§ **Extracted text**
This article, written by Technology Editor Dennis Denney, contains highlights of paper SPE 107877, "Holistic Fracture Diagnostics," by R.D. Barree, SPE, and V.L. Barree, Barree & Associates, and D.P. Craig, SPE, Halliburton, prepared for the 2007 SPE Rocky Mountain Oil & Gas Technology Symposium, Denver, 16-18 April. The paper has not been peer reviewed.
Since the introduction of G-function derivative analysis, prefracture-treatment diagnostic-injection tests have become a valuable and commonly used technique. Unfortunately, the technique frequently is misapplied or misinterpreted, leading to confusion and misdiagnosis of fracturing parameters. A consistent method of analysis of the G-function, its derivatives, and its relationship to other diagnostic techniques is presented.
The prefracture-treatment diagnostic-injection-test analysis provides critical input data for fracture-design models and reservoir-characterization data used to predict post-fracture production. An accurate post-treatment production forecast is necessary for economic optimization of the fracture-treatment design. Reliable results require accurate and consistent interpretation of the test data. In many cases, closure is identified mistakenly through misapplication of one or more analysis techniques. In general, a single unique closure event will satisfy all diagnostic methods. All available analysis methods should be used in concert to arrive at a consistent interpretation of fracture closure.
The relationship of the preclosure analysis to after-closure-analysis results also must be consistent. To perform the after-closure analysis correctly, the transient-flow regime must be identified correctly. Flow-regime identification has been a consistent problem in many analyses. There is no consensus regarding methods to identify reservoir-transient-flow regimes after fracture closure. The method presented in the full-length paper is not universally accepted, but it appears to fit the generally assumed model for leakoff used in most fracture simulators.

§ **Instructions for the task**
In the fracture diagnostics article, what is necessary for economic optimization of the fracture-treatment design?

§ **Source information**
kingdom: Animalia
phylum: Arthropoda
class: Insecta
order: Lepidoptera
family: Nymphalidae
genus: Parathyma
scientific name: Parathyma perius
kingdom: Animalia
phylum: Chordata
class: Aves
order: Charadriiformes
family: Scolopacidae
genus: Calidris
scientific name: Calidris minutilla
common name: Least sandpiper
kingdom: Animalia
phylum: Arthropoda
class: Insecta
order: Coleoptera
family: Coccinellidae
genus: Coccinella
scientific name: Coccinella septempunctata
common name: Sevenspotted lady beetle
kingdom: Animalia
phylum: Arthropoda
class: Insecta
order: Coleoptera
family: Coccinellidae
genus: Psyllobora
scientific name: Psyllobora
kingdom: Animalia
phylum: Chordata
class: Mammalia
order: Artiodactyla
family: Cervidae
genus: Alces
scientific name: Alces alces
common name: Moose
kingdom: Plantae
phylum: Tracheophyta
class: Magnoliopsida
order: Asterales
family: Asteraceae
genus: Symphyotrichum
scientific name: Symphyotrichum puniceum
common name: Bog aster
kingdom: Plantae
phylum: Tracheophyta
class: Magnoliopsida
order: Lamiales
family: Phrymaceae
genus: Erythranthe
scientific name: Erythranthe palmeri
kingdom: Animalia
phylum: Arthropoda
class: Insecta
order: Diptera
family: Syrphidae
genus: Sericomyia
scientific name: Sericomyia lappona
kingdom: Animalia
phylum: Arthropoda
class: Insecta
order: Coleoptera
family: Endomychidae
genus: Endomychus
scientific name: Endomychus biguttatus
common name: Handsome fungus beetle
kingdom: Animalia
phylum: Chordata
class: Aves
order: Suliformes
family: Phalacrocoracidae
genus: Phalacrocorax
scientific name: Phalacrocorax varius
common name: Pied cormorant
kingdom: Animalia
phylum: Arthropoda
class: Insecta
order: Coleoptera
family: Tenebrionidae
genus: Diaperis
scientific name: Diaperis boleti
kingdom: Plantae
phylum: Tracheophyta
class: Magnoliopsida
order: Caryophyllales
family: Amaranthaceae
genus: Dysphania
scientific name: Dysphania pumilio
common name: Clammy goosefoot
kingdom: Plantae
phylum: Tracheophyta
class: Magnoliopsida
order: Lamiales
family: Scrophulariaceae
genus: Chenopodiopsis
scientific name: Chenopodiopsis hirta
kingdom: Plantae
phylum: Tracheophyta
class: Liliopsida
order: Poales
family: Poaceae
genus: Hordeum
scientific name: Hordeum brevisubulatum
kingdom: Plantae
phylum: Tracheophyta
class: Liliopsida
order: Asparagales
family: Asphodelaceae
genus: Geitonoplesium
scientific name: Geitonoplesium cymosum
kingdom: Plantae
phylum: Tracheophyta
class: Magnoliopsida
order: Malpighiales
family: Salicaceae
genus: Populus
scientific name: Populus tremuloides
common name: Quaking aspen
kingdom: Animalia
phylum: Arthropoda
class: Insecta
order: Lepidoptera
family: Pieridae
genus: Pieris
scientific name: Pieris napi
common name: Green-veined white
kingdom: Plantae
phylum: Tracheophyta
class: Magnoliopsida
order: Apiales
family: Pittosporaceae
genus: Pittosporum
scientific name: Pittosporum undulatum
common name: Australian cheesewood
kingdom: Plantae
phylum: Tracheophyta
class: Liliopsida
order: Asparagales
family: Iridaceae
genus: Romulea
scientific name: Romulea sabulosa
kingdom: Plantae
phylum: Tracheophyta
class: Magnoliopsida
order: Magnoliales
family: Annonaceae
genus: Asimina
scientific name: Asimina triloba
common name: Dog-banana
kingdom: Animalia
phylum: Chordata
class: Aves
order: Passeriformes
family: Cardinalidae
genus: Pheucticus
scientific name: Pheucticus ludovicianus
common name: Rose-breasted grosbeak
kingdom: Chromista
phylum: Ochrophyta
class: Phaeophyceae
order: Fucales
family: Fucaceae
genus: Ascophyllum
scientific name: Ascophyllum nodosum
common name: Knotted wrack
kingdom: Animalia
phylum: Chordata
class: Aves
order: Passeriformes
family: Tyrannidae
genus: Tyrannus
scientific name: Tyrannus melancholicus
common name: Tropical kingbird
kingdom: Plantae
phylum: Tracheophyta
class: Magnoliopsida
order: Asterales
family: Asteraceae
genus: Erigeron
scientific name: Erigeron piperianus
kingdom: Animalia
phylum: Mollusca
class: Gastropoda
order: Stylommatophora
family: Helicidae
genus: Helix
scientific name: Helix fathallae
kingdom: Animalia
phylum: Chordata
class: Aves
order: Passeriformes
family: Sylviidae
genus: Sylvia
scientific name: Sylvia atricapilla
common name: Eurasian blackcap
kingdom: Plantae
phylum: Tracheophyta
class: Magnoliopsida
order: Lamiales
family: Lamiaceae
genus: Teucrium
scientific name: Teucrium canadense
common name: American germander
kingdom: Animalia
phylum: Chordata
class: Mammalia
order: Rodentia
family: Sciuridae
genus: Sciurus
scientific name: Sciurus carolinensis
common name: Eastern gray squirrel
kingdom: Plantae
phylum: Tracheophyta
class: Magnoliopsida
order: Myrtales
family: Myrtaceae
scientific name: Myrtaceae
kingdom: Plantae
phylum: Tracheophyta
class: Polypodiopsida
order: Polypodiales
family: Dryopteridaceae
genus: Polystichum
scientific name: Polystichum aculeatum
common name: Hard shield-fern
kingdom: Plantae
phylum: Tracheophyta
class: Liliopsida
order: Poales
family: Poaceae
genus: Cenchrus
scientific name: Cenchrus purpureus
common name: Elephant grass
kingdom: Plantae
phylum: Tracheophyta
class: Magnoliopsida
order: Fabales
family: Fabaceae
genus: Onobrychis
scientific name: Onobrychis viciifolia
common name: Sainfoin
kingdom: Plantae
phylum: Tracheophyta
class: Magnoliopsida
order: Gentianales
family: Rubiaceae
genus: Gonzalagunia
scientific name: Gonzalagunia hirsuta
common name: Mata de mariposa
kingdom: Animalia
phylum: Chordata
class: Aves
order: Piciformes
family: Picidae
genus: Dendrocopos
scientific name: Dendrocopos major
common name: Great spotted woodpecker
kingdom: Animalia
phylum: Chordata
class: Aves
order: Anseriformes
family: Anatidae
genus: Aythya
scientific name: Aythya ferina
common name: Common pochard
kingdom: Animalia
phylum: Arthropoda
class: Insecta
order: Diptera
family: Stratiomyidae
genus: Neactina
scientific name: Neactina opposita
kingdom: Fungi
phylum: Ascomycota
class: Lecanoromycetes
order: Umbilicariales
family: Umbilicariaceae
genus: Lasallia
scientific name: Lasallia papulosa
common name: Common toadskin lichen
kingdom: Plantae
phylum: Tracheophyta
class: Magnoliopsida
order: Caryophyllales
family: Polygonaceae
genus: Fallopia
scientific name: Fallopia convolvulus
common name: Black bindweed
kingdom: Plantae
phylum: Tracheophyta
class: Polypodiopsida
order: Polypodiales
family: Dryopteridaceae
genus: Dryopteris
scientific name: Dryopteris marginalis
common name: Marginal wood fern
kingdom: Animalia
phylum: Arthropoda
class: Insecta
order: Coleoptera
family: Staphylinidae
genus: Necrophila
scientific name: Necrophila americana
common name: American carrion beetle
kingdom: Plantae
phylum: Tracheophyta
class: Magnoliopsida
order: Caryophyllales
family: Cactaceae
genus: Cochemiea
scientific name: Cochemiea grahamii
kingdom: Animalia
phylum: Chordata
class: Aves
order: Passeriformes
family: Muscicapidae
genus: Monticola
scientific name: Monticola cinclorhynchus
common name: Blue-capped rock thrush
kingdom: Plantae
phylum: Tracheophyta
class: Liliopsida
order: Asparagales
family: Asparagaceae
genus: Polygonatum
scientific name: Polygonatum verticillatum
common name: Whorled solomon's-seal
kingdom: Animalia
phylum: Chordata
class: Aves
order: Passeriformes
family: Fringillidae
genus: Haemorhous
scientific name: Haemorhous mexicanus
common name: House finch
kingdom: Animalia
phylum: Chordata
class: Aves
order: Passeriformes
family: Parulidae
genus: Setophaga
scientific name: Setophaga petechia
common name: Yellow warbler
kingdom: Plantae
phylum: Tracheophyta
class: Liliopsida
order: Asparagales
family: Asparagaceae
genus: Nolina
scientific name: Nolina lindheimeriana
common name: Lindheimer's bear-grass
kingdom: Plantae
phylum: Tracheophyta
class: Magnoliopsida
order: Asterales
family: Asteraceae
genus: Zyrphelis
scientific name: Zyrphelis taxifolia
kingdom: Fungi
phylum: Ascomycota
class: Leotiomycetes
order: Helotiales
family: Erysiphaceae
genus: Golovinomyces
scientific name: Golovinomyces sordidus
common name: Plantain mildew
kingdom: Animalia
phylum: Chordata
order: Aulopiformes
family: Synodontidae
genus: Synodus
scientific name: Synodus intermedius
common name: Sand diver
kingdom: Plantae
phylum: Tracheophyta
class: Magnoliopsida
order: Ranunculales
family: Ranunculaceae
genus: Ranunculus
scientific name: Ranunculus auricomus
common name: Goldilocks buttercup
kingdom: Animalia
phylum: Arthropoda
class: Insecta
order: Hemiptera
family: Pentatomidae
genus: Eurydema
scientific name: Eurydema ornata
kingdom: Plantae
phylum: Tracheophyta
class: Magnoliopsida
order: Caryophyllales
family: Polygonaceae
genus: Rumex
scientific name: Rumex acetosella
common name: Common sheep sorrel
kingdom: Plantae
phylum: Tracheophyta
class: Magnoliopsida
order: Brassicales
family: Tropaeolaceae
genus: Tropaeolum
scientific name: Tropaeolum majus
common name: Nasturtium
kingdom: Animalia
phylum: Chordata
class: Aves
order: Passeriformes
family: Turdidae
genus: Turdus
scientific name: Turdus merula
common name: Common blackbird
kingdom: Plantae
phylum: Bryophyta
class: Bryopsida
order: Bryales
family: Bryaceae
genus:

§ **Response for this exercise**
An accurate post-treatment production forecast.